The second top-ranked proposal is adding micronutrients to a staple food item such as wheat when milled or bagged in Haiti. Other priorities were increasing access to early childhood education, which leads to a lifelong increase in earnings, training first responders to save lives, and boosting infant immunisation coverage to 90 per cent.
None of these reforms has anything to do with climate, but it did not stop Haiti politicians from talking up climate change to get their hands on money. Warping development priorities is perhaps the most awful result of the climate cult that has swept the developed world, especially the democracies.
The big crooks of Venezuela and Honduras also use the climate game to screw money from the developed world (while bagging capitalism). Venezuela claims the world’s largest tropical rainforest National Park, which is not the largest tropical rainforest region, but they make it sound a big deal. Venezuela and numerous South American and Central African countries, such as the Congo and other areas, claim to hold ‘ecological services’ that the rest of the world should pay for to absorb CO2.
Venezuelan President Maduro boldly stated at COP 26, ‘We approach the fight against Climate Change from the principles of Ecosocialism, understanding that the care of the environment is intrinsically related to the sustainable model and production, with a broad and deep social content that pursues the overcoming of poverty.’ It generates its power from hydroelectricity, gas, and oil.

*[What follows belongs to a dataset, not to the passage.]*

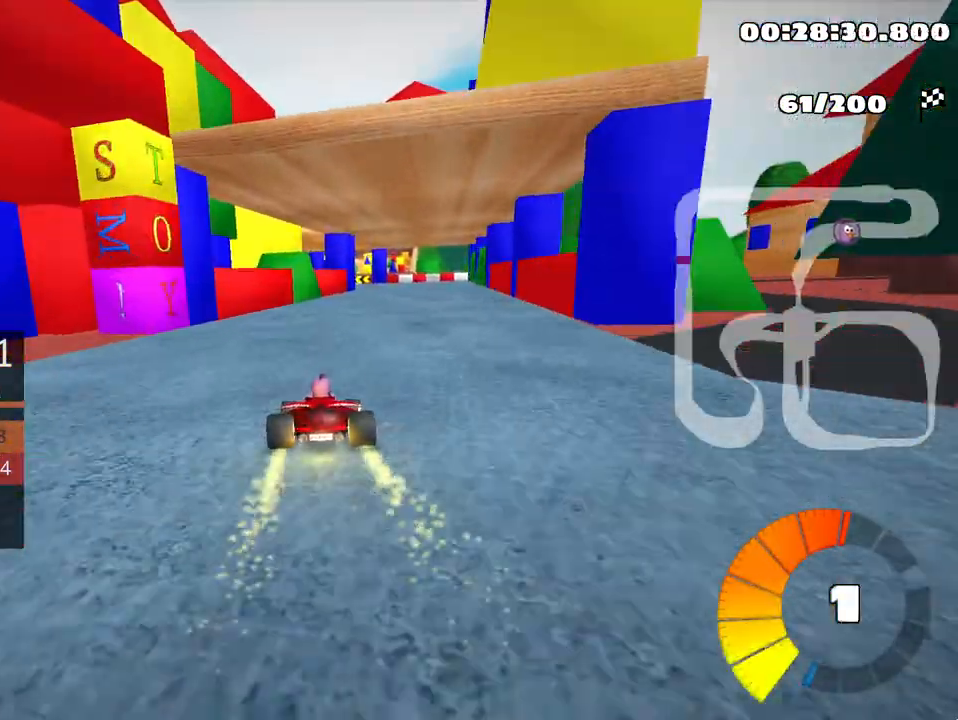
{"keys": ["left", "skid", "up"], "events": [[283, "right", "up"], [400, "skid", "down"], [450, "left", "down"]]}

Maduro, up for re-election this month, has ruined the economy and banned some opponents from running.
With all of the dignity he could afford, Juan Orlando Hernández Alvarado, President of the Republic of Honduras, declared at COP 26, ‘In my country, Honduras, from 1970 to 2020, 82 natural disasters have been recorded, of which 67 were influenced by the effects of climate change.’ He claimed losses of $US 6 billion, 22,000 dead, 11,000 missing, and millions of Honduran families losing their homes and income. He claims that Hondurans and Central Americans are emigrating due to climate change. The president demanded environmental compensation from the developed nations.
Unknown to most Hondurans at the time, Hernández was trafficking cocaine. A court in New York recently sentenced him to 45 years in prison after he was convicted of trafficking hundreds of tonnes of cocaine into the US.
It is galling to create a climate crisis and then, like the COVID response, force prescriptions for one problem above all others, forcing out competing needs, other sources of loss of life, and other priorities. Crooked politicians, as well as good ones, grab the money under any pretence.
Gary Johns is chair of Close the Gap Research and author of The Burden of Culture.